What needs to be done:
Please retype from the CNVkit coverage discussion below everything from "I have verified" down to "in the future.", with every word and mark unchanged.

I have verified that this indeed resolves the issue. It also runs in reasonable time, only about twice as long as the the standard cnvkit.py coverage, and produces reasonable results.

What's interesting, however, is that coverage -c doesn't always agree with coverage, sometimes quite drastically (excuse the hastily built Google Sheets scatterplot):

X axis is the standard method and Y axis is with -c. The values are log2.

I suppose it is expected that the two methods sometimes produce different results, but perhaps this is something to be investigated in the future.

[tskir]

And here's another quick graph; this is comparing coverage -c before (X) and after (Y) the fix:

(In "before the fix", the regions with negative absolute depth are converted to log2 = –20.)

This is just to verify that the fix didn't drastically break anything. As we can see, most of the regions are right where they were, with minor adjustments in cases where insertions/deletions were affecting the by-count calculation.

[etal]

The -c flag is there for exploring different coverage calculation strategies, basically. It makes sense that -c could under-count regions with gapped or secondary alignments, or other quirks.

Here's the rationale behind the two coverage methods:

• Default: Use htslib's pileup engine to calculate per-base coverages exactly the way samtools depth would to it. CNVkit does very little of its own math here. It would take a strong argument to justify doing coverage calculations any other way.
• -c: Some other copy number tools take the more naive and possibly faster approach of just counting read start positions, or midpoints, within each bin. It's a little tricky to avoid double-counting reads that span bin boundaries. In this method, CNVkit attempts to behave like other tools, with a bit of extra logic to discount the bases that span bin boundaries.

Information supplied:
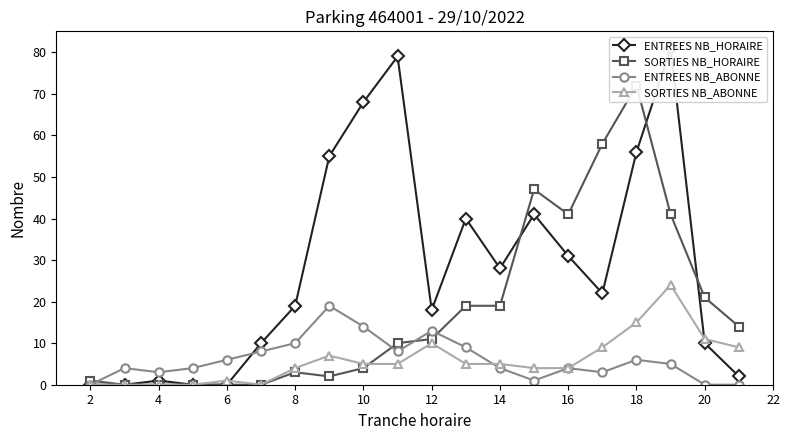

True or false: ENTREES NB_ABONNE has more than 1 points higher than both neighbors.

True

...

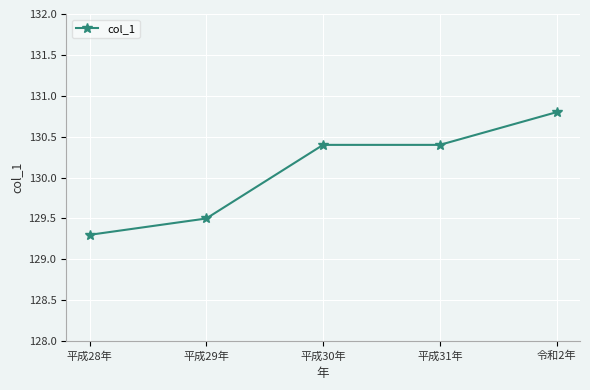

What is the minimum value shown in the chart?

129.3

Answer to the exercise:
I have verified that this indeed resolves the issue. It also runs in reasonable time, only about twice as long as the the standard cnvkit.py coverage, and produces reasonable results.

What's interesting, however, is that coverage -c doesn't always agree with coverage, sometimes quite drastically (excuse the hastily built Google Sheets scatterplot):

X axis is the standard method and Y axis is with -c. The values are log2.

I suppose it is expected that the two methods sometimes produce different results, but perhaps this is something to be investigated in the future.